= REQUIRED ACTIONS =
1. In the Jerusalem tunnels passage, why did the explorers who came after Warren go into the underground tunnels?
2. Continue the Jerusalem tunnels passage from its final sentence.

= SOURCE EXCERPT =
Some consider the lack of mention proves the modesty of King Hezekiah who did not want to be immortalized in the inscription. Although most scholars attribute the Siloam Inscription to the second Iron Age, there is also another opinion that the tunnel was cut much later, during the Maccabean period of the 2nd century to 37 BC.
Two respected scholars, John Rogerson and Philip Davies of the University of Sheffield in England, contended that the tunnel was dug in the Late Second Temple period. “The bottom line can be simply stated,” they wrote. “The tunnel was not built by Hezekiah but several centuries later.”
On October 24, 1867, British Army Captain Charles Warren, while working with the Palestine Exploration Fund (PEF), along with his colleague, Sergeant Birtles, explored a stone tunnel that the Gihon spring flowed through.
Using only simple wooden ladders, they climbed up a vertical shaft where they found an underground rocky passage, which was clogged with debris and stones.
The next explorers of the underground tunnels were Capian Montagu, son of the Earl, and the treasure hunter M. Parker. They hoped to discover the legendary treasures of King Solomon, but only found a few more short tunnels. They invited Father Hugo Vincent, a Catholic priest and archaeologist from the Ecole Franciscan Institute for Biblical Archeology, to work alongside them. His drawings and reports are important scientific documents used by scholars to this day.
The tunnel system consists of several sections. There is a stepped tunnel, a horizontal curved tunnel (the area of the famous Warren's shaft), which connects to the tunnel leading to the Gihon Spring.
According to the hypothesis of C. Warren, the inhabitants of Jerusalem descended into the tunnel and passed through to the mine where they scooped up water in leather bags. At the bottom of the mine, water came from a source through an auxiliary channel which is is 20 m long (65 feet).
Biblical scholars theorize that the conquest of Jerusalem, a city considered to be impregnable and protected from all sides, was launched by King David through this mine. In their opinion, David sent a small party that made their way through the mine into the city where they managed to open the gate.

= DATASET EXCERPT =

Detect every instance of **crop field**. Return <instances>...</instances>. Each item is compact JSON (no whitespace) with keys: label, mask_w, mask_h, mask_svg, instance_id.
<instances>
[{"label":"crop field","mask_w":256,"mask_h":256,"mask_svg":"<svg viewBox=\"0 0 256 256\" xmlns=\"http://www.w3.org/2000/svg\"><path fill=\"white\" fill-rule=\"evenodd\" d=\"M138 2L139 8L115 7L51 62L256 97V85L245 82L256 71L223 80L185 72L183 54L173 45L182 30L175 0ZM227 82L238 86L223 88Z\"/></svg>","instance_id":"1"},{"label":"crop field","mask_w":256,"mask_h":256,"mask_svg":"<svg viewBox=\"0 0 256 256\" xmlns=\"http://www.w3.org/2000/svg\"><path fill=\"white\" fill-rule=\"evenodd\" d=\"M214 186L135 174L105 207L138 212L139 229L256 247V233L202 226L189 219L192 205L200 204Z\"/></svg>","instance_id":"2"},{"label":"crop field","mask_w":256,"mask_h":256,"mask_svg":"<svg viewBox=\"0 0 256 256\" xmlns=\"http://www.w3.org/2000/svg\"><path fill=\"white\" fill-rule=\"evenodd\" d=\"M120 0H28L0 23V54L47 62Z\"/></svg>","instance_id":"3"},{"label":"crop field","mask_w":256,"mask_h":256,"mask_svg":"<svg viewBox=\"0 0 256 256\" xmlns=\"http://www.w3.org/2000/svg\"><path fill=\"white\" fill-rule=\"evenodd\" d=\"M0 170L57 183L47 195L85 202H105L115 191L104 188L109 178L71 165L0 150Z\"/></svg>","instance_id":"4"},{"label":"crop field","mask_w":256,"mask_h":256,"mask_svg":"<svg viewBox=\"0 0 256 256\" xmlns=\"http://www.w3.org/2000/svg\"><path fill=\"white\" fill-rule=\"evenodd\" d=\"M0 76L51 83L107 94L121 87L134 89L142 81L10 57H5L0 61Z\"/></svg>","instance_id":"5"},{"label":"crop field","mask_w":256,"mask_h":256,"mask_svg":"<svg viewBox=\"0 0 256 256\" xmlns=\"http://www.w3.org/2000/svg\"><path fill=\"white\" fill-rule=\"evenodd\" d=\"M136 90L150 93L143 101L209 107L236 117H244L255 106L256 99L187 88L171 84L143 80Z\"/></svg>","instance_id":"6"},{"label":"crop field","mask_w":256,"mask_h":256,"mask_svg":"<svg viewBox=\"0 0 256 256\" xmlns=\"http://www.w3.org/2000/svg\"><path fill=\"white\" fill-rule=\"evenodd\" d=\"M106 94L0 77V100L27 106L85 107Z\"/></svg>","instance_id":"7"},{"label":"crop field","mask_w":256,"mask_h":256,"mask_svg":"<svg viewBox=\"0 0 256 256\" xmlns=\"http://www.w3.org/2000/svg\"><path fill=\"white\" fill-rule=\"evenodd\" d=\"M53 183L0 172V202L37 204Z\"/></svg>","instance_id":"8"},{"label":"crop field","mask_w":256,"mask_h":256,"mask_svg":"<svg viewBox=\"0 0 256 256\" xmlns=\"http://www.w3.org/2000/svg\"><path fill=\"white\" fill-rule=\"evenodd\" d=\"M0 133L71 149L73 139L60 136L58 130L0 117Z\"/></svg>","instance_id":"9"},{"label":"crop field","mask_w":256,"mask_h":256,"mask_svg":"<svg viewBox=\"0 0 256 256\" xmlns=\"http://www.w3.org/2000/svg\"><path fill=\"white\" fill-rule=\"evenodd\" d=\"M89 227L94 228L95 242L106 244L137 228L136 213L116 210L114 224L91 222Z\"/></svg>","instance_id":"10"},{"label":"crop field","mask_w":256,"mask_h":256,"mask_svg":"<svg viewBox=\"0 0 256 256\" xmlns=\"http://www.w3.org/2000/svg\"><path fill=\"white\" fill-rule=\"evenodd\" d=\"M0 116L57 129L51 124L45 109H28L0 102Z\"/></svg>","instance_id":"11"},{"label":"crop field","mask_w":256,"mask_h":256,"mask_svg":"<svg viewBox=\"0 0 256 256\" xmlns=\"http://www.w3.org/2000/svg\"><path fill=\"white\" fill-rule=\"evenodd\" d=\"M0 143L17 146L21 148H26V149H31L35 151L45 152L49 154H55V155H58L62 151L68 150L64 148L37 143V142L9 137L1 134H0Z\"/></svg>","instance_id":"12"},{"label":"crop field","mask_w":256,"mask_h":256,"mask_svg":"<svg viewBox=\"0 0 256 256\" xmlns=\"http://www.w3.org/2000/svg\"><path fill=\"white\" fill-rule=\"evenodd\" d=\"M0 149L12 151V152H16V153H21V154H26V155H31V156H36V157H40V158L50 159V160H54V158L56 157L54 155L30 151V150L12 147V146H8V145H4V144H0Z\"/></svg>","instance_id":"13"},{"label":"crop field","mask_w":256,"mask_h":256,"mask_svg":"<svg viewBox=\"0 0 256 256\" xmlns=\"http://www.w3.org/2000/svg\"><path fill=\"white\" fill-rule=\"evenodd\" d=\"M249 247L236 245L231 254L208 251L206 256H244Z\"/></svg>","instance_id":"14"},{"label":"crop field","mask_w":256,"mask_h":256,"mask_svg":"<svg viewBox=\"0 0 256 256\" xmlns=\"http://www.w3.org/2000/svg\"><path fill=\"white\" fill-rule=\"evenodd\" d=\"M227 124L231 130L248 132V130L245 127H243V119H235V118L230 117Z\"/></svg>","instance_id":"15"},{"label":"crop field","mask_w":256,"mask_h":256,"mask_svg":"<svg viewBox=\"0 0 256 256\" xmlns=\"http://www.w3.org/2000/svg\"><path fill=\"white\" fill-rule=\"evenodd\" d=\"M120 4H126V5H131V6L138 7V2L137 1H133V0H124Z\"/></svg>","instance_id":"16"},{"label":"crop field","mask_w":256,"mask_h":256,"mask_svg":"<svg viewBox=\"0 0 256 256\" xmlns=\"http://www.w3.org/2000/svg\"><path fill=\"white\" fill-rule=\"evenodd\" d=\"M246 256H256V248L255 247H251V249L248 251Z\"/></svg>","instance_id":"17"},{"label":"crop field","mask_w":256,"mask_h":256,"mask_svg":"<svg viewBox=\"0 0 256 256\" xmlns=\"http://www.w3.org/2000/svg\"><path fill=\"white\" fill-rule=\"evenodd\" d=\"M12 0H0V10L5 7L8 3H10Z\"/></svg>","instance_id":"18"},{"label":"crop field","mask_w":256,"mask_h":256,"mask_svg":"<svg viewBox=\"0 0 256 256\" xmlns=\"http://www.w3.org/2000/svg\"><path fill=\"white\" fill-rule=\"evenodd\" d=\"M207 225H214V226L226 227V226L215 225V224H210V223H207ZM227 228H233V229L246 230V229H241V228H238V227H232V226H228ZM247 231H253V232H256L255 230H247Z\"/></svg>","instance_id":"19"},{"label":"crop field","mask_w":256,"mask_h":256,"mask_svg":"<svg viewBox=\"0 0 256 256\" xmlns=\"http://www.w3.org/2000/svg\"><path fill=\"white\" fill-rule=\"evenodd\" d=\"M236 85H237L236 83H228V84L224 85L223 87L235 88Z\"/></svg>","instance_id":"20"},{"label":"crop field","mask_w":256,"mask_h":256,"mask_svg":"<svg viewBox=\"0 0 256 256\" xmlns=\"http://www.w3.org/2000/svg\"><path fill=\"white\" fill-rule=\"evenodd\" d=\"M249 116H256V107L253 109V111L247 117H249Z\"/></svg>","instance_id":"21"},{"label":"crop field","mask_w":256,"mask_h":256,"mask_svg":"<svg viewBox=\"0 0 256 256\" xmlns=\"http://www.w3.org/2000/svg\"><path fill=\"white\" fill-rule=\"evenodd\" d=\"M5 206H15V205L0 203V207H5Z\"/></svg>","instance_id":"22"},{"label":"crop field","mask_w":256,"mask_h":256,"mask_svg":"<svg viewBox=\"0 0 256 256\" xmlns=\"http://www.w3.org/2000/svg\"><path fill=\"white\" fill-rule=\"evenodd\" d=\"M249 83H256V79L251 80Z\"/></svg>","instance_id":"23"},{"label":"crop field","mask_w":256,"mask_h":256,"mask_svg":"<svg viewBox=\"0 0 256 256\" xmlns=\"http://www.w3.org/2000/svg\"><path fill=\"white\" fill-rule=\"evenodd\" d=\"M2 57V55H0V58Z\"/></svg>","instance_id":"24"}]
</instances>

= FINAL ANSWERS =
1. They hoped to discover the legendary treasures of King Solomon. Instead, they found only a few more short tunnels.

2.
This explanation is, in principle, consistent with the examples of ancient military conquests and the description of the Bible. Although the pages of the Scriptures do not fully report the tactics used by David to conquer Jerusalem, there is still a small hint found in the book of 2 Samuel,
"...David said on that day, “Whoever climbs up by way of the water
shaft (Tsinor - in
Hebrew) and defeats the Jebusites (the lame
and the blind, who are hated by
David’s soul), he shall be chief and captain.” Therefore they say, “The blind and the lame shall not come into
the house” (2 Samuel
And the book of Chronicles confirms the narrative:
"But the inhabitants of Jebus said to David, “You shall not come in here!” Nevertheless David took the stronghold of Zion (that is, the City of David). Now David said, “Whoever attacks the Jebusites first shall be chief and captain.” And Joab the son of Zeruiah went up first, and became chief. Then David dwelt in the stronghold; therefore they called it the City of David" (1 Chronicles 11: 5-7).
In 1838, American explorer Edward Robinson discovered the tunnel which is believed to have been built by Hezekiah, one of his many important archeological finds in the Land of Israel.
Robinson and his companion tried to crawl into the tunnel.but were unsuccessful.
Later, another researcher, Charles Warren, from Great Britain, attempted a study of the tunnel in 1867 but the effort failed because the water level suddenly arose.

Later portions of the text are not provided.